Athayde Ribeiro Costa foi apontado, junto com Dallagnol, como fabricante de delações. Ele, que era do CNMP (Conselho Nacional do Ministério Público), foi afastado. Orlando Martello Júnior era um dos procuradores com quem Moro mais trocava mensagens informais, geralmente tratando de interesses no departamento de Operações Estruturadas da Odebrecht — a área da companhia responsável pela distribuição de propina.
Martello hoje é delegado da Associação Nacional dos Procuradores da República (ANPR). O procurador Júlio Carlos Motta Noronha foi despachado pro escritório do MP em Pouso Alegre (MG). Felipe D’Elia Camargo, foi parar na Procuradoria da República no Estado de Santa Catarina.
O outdoor e o verdadeiro “intocável”
O procurador Diogo Castor De Mattos pagou por, digamos, se empolgar demais com o trabalho. A operação completava cinco anos e ele teve a brilhante ideia de, usando um laranja, contratar um outdoor com as imagens de dez procuradores integrantes da força-tarefa, no qual se lia: “Bem-vindo à República de Curitiba – terra da Operação Lava Jato.

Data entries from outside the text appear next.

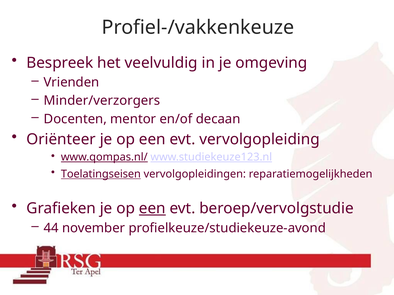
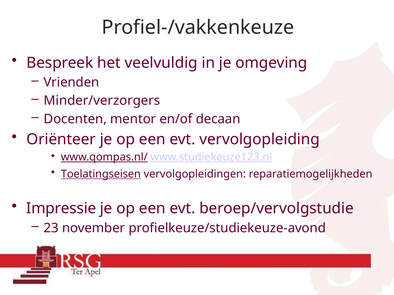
Grafieken: Grafieken -> Impressie
een at (152, 209) underline: present -> none
44: 44 -> 23
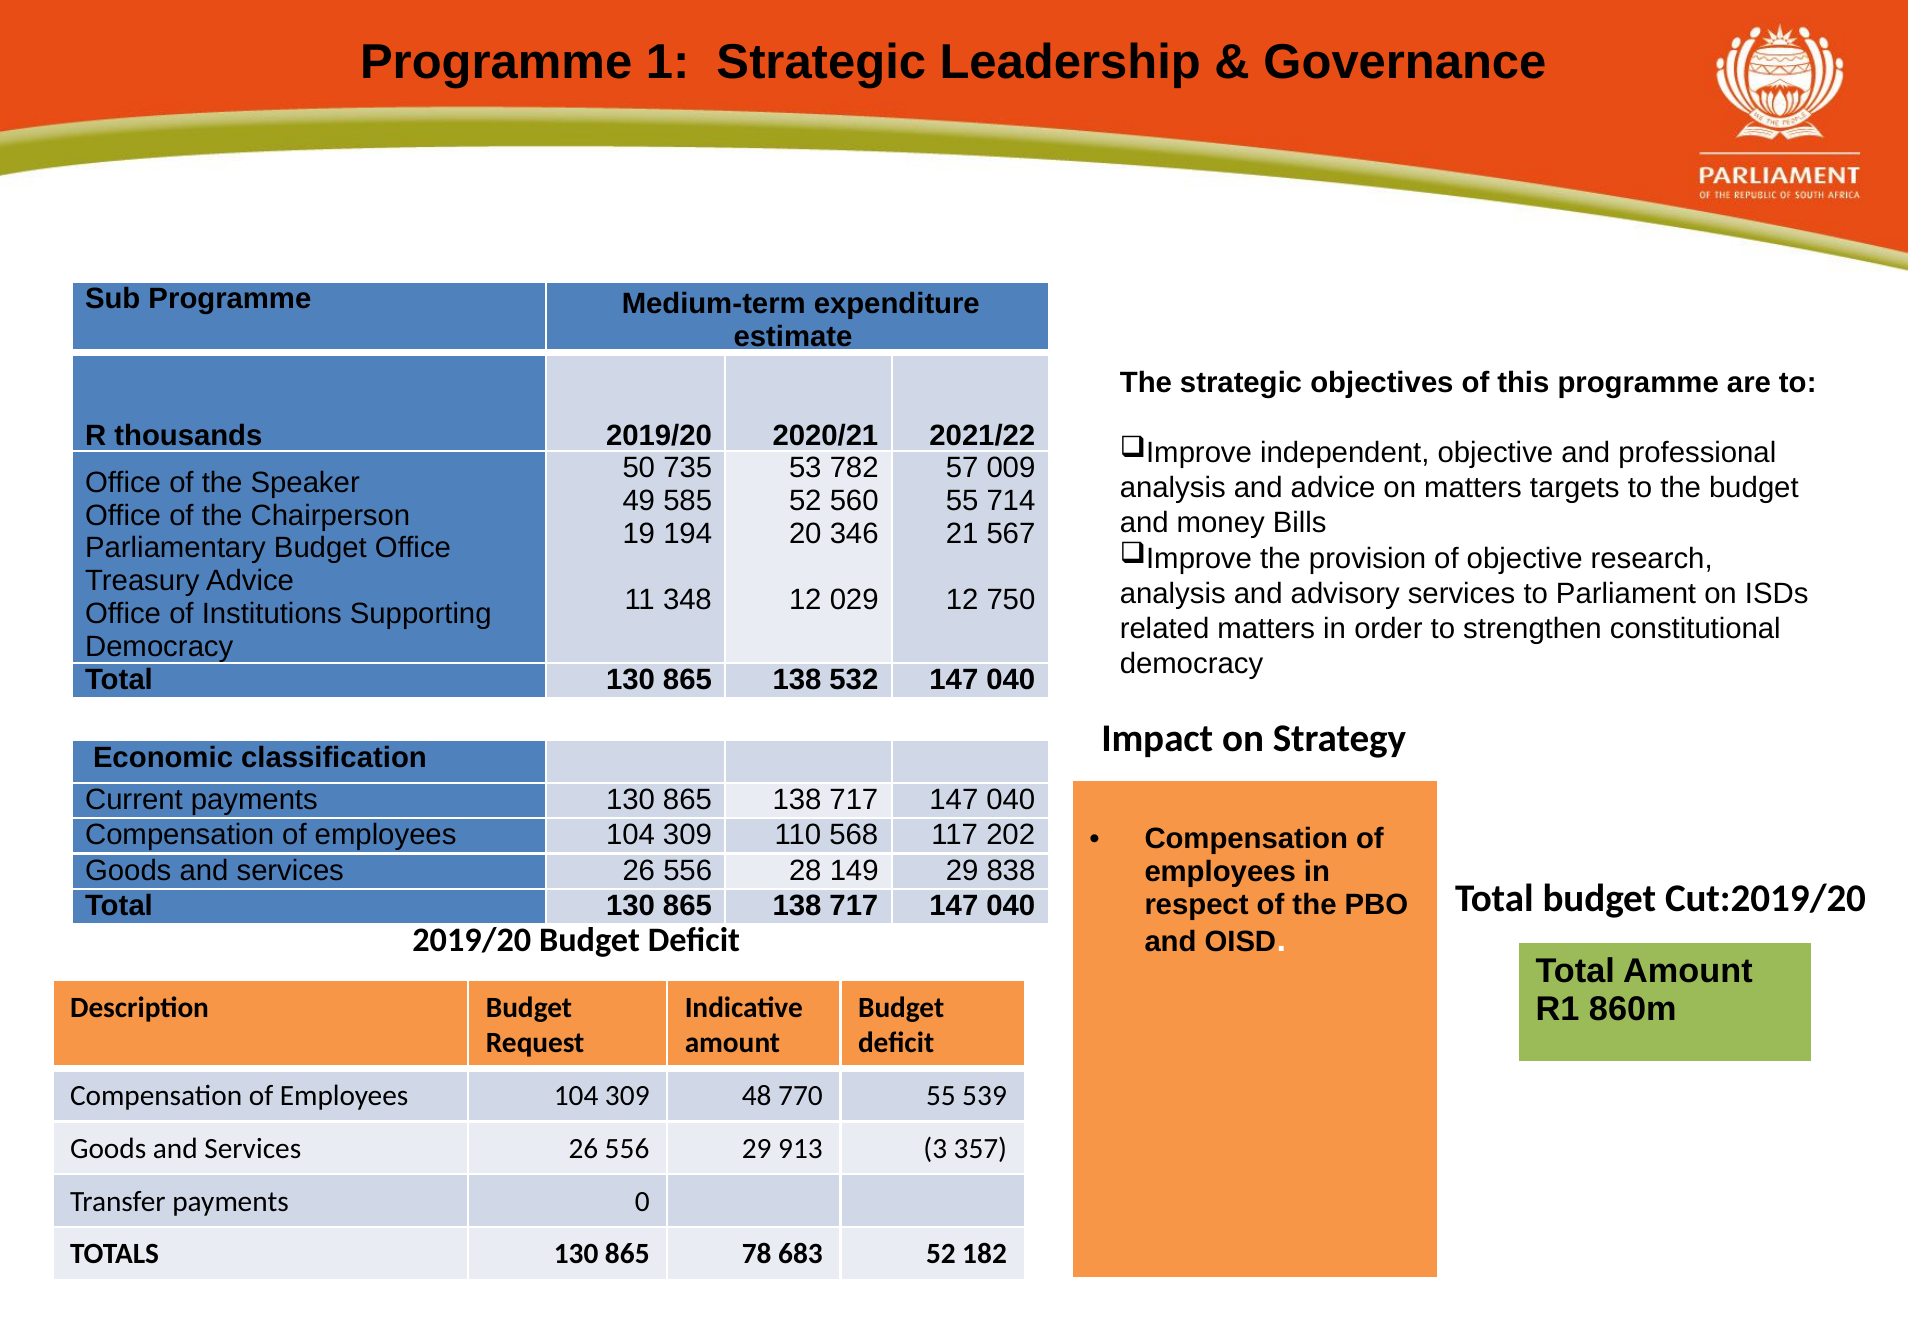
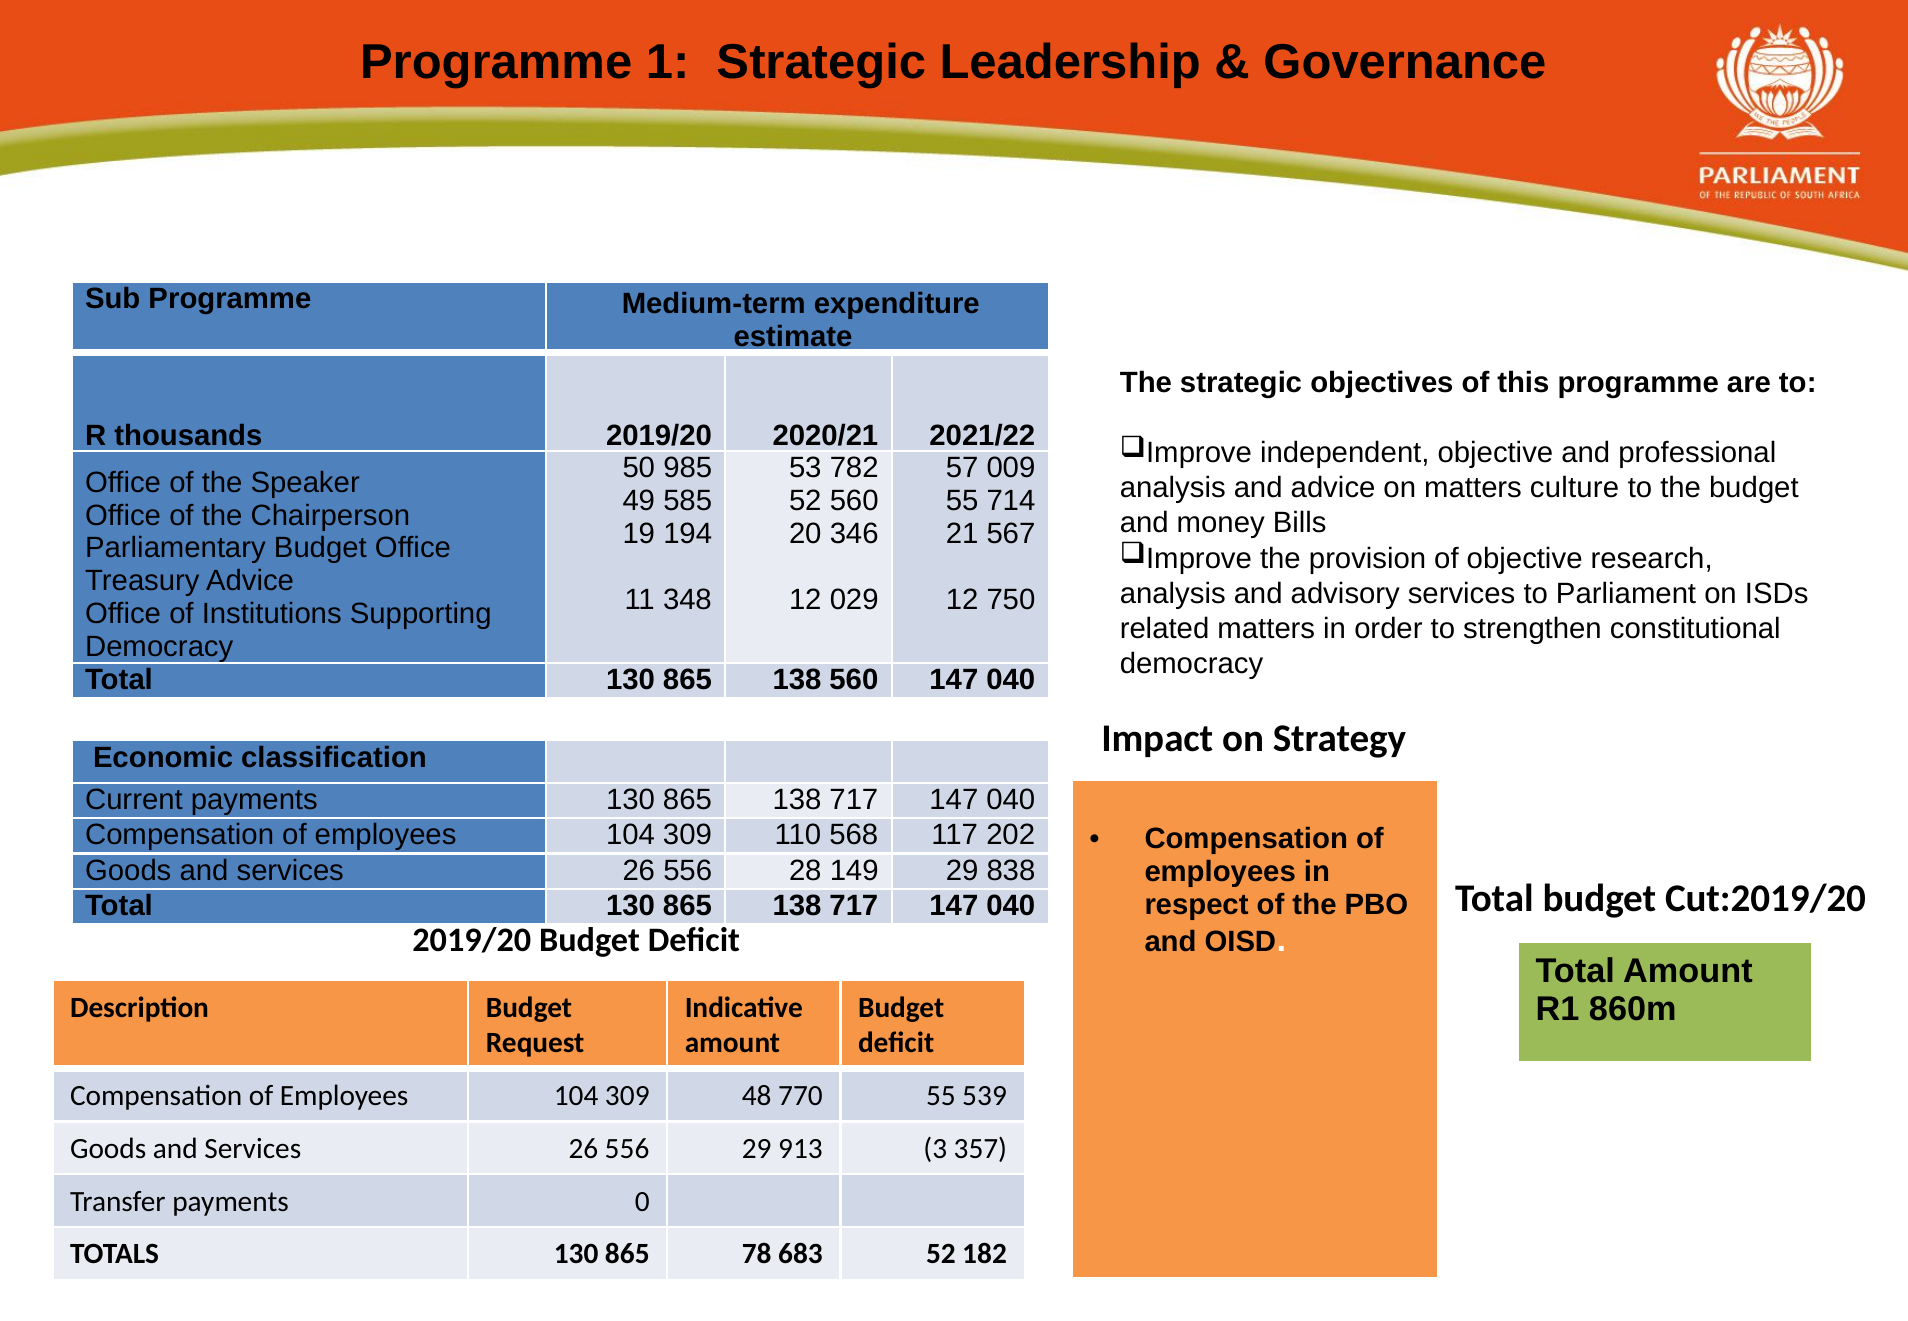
735: 735 -> 985
targets: targets -> culture
138 532: 532 -> 560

Aqui a lei se cumpre.”
A instalação foi no acesso ao Aeroporto Internacional Afonso Pena. O Conselho Nacional do Ministério Público considerou impróprio personalizar em dez “xerifes” algo que é próprio de uma instituição permanente. Diogo Castor de Mattos é irmão de Rodrigo Castor de Mattos, advogado que defendeu investigados pela Lava-ato – outro caso de conflito de interesses. No final do ano passado, surpreendentemente, a Justiça Federal no Paraná reintegrou Castor de Mattos, que, no entanto, deve ficar num expediente burocrático.
O procurador Antônio Carlos Welter virou chefe da Procuradoria Regional da República da 4ª Região, responsável por ações no TRF – nomeado pelo então procurador-geral da República, Augusto Aras. Welter foi um dos integrantes da Lava Jato responsáveis pelas investigações contra o ex-presidente Lula.
A denúncia referente ao triplex do Guarujá, por exemplo, protocolada em 14 de setembro de 2016, tem ele como um dos 13 procuradores que assinam o documento. Lula chegou a ficar 580 dias preso, após condenação em segunda instância. Mais tarde, com a mudança desse entendimento, foi solto. Logo depois, o Supremo Tribunal Federal anulou a condenação. Logo, Lula viraria presidente e a Lava Jato esse escoadouro de carreiras.